With important exceptions, hypertension (high blood pressure) is well-controlled in nursing homes run by the U.S. Veterans Administration, a new study finds. 

Poor control of hypertension — both under- and overtreatment — can cause preventable adverse events in long-term care residents, the authors noted. To gauge treatment and control over time, investigators examined data from 2006 through 2018 for more than 40,000 VA facility residents using the VA’s electronic health record and Bar Code Medication Administration system. Study participants were aged 65 years and older.

Rates of hypertension at admission grew over time (from 75% to 85%), the researchers found. But blood pressure treatment and control remained high over the study period. Fully 80% of residents with hypertension were treated in fiscal year 2017-2018, and 80% had average blood pressure lower than 140/90 mmHg, they reported.
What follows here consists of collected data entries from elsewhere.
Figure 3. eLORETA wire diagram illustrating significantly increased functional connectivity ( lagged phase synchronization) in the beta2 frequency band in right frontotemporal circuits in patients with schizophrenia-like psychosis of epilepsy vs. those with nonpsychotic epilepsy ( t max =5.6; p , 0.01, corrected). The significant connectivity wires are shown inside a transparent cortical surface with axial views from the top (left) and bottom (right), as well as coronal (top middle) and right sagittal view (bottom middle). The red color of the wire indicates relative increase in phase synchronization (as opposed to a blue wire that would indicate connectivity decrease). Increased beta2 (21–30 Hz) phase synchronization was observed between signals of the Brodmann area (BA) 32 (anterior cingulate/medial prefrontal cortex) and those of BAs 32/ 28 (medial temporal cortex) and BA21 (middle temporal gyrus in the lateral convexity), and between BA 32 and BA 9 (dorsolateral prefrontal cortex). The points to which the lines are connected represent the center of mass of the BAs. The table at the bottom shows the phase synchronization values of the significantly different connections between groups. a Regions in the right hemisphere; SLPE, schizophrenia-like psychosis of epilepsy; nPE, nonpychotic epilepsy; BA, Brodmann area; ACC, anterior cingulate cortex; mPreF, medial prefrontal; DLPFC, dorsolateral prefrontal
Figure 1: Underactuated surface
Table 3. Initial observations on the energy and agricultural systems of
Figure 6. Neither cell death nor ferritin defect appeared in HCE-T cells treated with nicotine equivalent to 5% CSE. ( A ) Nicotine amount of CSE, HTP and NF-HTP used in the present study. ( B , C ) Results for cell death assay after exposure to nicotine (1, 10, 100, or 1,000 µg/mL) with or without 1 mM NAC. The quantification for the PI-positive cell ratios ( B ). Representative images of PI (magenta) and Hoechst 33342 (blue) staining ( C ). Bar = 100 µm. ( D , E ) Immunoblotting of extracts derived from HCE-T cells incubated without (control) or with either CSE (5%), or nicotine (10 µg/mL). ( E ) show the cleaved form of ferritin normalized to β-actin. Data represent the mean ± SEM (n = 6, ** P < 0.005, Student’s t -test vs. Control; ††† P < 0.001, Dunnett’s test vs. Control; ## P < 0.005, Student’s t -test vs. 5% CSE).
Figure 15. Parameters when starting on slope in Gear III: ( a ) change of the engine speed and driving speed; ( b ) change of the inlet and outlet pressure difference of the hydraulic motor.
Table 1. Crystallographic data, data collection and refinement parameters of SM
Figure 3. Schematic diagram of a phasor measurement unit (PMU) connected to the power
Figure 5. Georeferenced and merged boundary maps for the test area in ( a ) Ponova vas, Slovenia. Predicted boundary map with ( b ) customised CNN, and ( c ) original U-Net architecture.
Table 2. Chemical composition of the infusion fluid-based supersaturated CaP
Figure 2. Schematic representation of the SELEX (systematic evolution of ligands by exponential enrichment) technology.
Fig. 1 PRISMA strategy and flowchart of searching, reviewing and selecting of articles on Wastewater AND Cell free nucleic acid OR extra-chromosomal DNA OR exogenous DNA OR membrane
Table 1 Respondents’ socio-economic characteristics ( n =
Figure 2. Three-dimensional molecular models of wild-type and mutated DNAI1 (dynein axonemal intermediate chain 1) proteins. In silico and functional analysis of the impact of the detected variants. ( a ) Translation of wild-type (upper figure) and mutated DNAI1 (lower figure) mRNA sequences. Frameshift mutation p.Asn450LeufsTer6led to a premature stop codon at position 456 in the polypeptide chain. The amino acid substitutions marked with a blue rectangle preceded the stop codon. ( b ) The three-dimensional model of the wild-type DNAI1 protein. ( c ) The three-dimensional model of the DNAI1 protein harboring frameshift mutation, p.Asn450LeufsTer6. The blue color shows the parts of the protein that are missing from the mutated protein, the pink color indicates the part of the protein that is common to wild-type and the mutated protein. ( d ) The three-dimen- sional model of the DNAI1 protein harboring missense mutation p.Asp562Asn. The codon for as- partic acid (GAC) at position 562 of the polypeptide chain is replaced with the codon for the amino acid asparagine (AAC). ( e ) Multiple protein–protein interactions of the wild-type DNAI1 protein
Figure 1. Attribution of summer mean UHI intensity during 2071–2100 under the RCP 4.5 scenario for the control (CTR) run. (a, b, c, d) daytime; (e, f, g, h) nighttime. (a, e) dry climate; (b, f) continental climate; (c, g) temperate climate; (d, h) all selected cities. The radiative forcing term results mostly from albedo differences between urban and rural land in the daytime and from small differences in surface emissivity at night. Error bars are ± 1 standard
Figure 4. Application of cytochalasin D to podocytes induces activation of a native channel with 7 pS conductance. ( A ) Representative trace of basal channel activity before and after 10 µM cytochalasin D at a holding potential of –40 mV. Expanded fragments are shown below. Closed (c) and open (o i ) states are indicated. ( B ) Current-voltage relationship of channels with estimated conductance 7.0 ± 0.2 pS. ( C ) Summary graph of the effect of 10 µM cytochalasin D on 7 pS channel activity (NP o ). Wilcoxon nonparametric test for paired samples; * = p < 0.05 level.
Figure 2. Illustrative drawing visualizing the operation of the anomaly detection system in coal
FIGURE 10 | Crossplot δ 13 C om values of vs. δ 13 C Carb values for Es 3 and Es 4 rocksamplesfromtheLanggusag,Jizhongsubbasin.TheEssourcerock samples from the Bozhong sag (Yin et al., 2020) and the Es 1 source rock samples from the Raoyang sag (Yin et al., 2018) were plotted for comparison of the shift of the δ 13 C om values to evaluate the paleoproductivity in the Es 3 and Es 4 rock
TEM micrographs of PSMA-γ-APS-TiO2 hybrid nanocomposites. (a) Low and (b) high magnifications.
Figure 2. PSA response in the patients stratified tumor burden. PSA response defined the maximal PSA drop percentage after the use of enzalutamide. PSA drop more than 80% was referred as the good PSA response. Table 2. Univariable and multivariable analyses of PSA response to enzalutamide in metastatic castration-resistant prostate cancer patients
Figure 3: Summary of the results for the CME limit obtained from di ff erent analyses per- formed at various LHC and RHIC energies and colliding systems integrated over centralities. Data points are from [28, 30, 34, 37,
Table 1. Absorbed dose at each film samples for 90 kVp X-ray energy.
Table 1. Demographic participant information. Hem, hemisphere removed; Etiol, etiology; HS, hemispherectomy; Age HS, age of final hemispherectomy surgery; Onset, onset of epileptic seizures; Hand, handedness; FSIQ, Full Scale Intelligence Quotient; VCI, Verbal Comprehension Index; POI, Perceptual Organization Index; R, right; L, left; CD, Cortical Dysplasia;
Notably, the age-adjusted prevalence of chronic low blood pressure (less than 90/60 mmHg) declined during the study period, from 11% to 4.7%. This reduced prevalence may be linked to a recent trend encouraging less intensive blood pressure control, they wrote.

Despite the overall positive trends, some resident groups were less likely to maintain average optimal levels. These included residents who identified as Black or having Hispanic ethnicity and residents with a history of diabetes or renal disease, the researchers reported.

Full findings were published in the Journal of the American Geriatrics Society.